### Selected extract
Disk Partitioning

Partitioning allows disk storage space to be broken up into segments that are then accessible by the operating system. This chapter discusses disk partitioning concepts, the default partitioning used by Scyld ClusterWare, and some useful partitioning scenarios.

Scyld ClusterWare creates a RAM disk on the compute node by default during the initial boot process. This RAM disk is used to hold the final boot image downloaded from the master node. If you have diskless nodes, then this chapter does not pertain to you.

Disk Partitioning Concepts

Disk partitioning on a cluster is essentially no different than partitioning on any stand-alone computer, with a few exceptions.

On a stand-alone computer or server, the disk drive's file system(s) divide the storage available on the disk into different sections that are configured in ways and sizes to meet your particular needs. Each partition is a segment that can be accessed independently, like a separate disk drive. The partitions are configured and determined by the partition table contained on each disk.

(Collected data)
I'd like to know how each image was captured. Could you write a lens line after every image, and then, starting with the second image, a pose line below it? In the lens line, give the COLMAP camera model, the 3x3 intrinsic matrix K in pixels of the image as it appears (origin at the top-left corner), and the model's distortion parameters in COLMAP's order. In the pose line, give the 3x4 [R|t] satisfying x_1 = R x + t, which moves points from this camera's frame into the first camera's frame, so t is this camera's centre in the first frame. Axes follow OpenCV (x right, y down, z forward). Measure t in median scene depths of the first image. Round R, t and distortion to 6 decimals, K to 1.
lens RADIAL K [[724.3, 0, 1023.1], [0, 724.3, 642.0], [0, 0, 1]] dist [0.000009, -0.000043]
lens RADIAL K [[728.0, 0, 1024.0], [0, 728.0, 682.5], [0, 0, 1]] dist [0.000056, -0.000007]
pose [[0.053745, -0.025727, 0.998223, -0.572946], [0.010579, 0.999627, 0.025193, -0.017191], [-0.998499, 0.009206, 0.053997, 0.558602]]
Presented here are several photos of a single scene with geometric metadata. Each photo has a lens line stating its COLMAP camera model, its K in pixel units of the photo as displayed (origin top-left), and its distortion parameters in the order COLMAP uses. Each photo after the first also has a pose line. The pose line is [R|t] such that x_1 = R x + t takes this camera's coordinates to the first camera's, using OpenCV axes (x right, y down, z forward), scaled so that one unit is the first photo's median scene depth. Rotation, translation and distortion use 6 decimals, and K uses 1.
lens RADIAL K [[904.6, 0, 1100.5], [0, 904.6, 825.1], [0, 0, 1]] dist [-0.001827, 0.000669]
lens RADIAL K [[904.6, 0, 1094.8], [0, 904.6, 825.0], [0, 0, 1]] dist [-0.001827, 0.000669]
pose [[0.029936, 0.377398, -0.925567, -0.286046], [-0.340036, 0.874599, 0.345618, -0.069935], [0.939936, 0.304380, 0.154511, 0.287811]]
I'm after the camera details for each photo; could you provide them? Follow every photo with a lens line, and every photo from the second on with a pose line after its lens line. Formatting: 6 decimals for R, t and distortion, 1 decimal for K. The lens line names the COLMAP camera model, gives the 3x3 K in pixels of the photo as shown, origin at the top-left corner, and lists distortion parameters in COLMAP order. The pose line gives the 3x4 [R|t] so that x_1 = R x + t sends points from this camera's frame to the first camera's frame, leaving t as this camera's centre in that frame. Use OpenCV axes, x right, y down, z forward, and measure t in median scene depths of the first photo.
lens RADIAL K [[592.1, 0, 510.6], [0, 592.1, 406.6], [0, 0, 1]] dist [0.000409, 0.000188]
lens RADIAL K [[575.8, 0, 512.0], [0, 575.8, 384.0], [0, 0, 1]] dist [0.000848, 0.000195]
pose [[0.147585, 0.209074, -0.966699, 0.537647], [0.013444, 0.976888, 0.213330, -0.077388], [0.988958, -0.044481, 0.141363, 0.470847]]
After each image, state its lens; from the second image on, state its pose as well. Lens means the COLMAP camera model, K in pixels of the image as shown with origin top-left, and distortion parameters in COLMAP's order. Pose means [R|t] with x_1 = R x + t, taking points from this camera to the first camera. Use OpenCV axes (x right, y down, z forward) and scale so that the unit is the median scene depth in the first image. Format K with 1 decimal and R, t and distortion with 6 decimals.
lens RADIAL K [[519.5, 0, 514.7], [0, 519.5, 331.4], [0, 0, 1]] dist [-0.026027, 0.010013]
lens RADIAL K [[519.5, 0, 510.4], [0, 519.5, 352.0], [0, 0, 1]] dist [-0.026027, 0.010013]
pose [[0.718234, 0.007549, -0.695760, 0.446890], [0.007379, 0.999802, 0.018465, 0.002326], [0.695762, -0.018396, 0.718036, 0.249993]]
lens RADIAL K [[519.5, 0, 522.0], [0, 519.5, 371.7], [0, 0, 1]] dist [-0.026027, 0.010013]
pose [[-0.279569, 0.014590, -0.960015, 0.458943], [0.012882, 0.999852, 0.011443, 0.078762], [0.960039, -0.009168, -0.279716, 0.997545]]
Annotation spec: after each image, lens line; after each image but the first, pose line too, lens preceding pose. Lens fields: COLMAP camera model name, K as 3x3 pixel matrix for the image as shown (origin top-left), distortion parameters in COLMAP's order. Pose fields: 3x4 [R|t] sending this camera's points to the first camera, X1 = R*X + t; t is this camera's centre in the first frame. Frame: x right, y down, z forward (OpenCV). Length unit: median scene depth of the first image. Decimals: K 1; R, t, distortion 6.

### What you need to do
[1] Summarize the disk partitioning text in two sentences.
[2] Restate the part of the disk partitioning text that opens with the words "Disk partitioning on" and closes with "on each disk.", substituting "standalone machine" for "stand-alone computer".

### Outputs by task
[1] Partitioning breaks disk storage into segments that the operating system can access, and Scyld ClusterWare creates a RAM disk on the compute node during the initial boot to hold the final boot image downloaded from the master node. Partitioning on a cluster is essentially no different than on a stand-alone computer, where each partition is a segment that can be accessed independently and is determined by the partition table on each disk.

[2]
Disk partitioning on a cluster is essentially no different than partitioning on any standalone machine, with a few exceptions.

On a standalone machine or server, the disk drive's file system(s) divide the storage available on the disk into different sections that are configured in ways and sizes to meet your particular needs. Each partition is a segment that can be accessed independently, like a separate disk drive. The partitions are configured and determined by the partition table contained on each disk.